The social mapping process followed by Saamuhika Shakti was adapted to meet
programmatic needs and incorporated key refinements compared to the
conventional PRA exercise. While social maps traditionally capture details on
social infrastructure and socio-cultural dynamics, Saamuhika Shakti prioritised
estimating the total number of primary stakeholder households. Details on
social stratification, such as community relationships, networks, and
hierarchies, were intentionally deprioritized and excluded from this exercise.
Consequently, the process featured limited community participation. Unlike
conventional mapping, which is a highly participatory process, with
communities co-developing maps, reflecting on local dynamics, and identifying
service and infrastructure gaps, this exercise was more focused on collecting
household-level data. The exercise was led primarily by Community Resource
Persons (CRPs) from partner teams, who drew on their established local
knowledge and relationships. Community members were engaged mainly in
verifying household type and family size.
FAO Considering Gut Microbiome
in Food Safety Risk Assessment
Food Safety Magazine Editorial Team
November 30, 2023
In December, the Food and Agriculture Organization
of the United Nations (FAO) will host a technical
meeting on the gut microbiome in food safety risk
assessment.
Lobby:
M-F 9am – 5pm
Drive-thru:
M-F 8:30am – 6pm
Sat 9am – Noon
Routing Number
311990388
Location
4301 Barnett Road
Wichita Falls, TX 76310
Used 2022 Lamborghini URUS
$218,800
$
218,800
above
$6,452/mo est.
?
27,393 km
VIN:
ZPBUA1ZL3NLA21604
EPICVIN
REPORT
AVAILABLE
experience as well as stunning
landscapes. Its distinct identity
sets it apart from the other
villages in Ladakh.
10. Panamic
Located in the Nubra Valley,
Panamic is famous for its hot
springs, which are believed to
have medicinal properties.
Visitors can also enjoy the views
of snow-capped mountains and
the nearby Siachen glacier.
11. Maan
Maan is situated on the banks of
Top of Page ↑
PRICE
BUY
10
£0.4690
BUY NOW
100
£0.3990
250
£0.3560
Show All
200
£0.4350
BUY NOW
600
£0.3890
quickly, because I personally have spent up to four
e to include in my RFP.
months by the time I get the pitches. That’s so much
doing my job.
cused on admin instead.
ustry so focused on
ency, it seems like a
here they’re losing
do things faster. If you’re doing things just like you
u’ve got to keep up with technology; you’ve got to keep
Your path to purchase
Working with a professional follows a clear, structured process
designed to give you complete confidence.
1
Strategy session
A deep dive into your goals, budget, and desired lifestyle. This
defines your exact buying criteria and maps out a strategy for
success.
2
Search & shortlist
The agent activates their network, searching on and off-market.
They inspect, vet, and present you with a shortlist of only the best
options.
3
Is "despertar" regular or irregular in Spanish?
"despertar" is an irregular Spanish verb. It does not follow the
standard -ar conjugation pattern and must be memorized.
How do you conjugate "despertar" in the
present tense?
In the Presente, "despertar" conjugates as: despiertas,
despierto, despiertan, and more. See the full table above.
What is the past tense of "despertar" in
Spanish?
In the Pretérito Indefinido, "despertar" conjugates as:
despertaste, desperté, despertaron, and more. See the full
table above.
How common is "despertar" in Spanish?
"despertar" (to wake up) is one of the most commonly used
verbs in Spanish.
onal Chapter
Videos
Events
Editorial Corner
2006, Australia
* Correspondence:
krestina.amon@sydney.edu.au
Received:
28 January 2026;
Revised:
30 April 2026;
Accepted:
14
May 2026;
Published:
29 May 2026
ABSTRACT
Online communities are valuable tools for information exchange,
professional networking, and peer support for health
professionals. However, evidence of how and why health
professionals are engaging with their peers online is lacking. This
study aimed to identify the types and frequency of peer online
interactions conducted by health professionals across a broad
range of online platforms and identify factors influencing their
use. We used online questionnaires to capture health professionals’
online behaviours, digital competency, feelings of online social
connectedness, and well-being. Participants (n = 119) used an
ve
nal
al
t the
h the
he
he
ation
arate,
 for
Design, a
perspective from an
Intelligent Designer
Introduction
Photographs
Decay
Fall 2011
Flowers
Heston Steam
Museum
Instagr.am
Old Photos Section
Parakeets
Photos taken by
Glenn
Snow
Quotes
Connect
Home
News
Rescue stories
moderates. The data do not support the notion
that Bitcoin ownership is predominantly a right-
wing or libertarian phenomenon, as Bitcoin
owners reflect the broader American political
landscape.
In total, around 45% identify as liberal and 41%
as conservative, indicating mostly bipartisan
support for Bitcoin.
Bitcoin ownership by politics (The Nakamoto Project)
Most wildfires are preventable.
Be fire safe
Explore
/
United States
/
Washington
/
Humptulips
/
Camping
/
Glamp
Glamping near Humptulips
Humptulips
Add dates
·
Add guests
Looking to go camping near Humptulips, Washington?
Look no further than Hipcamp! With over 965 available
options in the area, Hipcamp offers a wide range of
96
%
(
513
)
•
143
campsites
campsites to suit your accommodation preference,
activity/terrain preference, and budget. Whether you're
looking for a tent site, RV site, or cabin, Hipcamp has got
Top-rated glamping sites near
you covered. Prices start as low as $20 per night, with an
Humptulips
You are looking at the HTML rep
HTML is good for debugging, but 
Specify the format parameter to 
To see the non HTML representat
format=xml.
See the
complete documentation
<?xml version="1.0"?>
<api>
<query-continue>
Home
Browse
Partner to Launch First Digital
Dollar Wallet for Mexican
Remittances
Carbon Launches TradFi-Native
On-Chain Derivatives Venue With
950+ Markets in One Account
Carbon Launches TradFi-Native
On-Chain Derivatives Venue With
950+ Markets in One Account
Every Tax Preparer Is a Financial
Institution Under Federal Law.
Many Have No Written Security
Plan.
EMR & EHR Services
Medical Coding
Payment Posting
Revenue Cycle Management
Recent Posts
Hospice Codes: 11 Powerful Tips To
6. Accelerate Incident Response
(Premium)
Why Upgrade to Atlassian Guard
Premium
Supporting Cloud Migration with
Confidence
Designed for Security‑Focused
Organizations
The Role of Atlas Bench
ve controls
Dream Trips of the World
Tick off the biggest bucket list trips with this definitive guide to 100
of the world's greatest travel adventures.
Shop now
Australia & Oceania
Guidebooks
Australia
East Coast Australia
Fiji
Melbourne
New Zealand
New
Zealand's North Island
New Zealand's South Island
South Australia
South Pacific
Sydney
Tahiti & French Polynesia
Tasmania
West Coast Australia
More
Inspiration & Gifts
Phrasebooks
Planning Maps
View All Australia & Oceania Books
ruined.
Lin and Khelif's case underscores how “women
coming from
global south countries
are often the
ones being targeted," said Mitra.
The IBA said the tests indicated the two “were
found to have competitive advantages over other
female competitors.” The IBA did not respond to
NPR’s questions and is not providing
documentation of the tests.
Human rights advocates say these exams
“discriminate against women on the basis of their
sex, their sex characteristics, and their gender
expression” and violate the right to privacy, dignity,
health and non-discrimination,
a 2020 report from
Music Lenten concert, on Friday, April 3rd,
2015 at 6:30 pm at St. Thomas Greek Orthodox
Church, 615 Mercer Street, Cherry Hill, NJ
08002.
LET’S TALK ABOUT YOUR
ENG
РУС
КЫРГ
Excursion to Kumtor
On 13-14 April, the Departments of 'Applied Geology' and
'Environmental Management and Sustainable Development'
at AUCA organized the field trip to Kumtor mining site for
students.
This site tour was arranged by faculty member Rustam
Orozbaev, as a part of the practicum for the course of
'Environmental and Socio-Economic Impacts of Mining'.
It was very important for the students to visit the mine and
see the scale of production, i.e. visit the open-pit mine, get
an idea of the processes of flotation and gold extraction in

◆ **Assignment**
Given the records above, return exactly the lines starting at the line containing "support for Bitcoin." and ending at the line containing "Looking to go", including both.

◆ **Exercise response**
support for Bitcoin.
Bitcoin ownership by politics (The Nakamoto Project)
Most wildfires are preventable.
Be fire safe
Explore
/
United States
/
Washington
/
Humptulips
/
Camping
/
Glamp
Glamping near Humptulips
Humptulips
Add dates
·
Add guests
Looking to go camping near Humptulips, Washington?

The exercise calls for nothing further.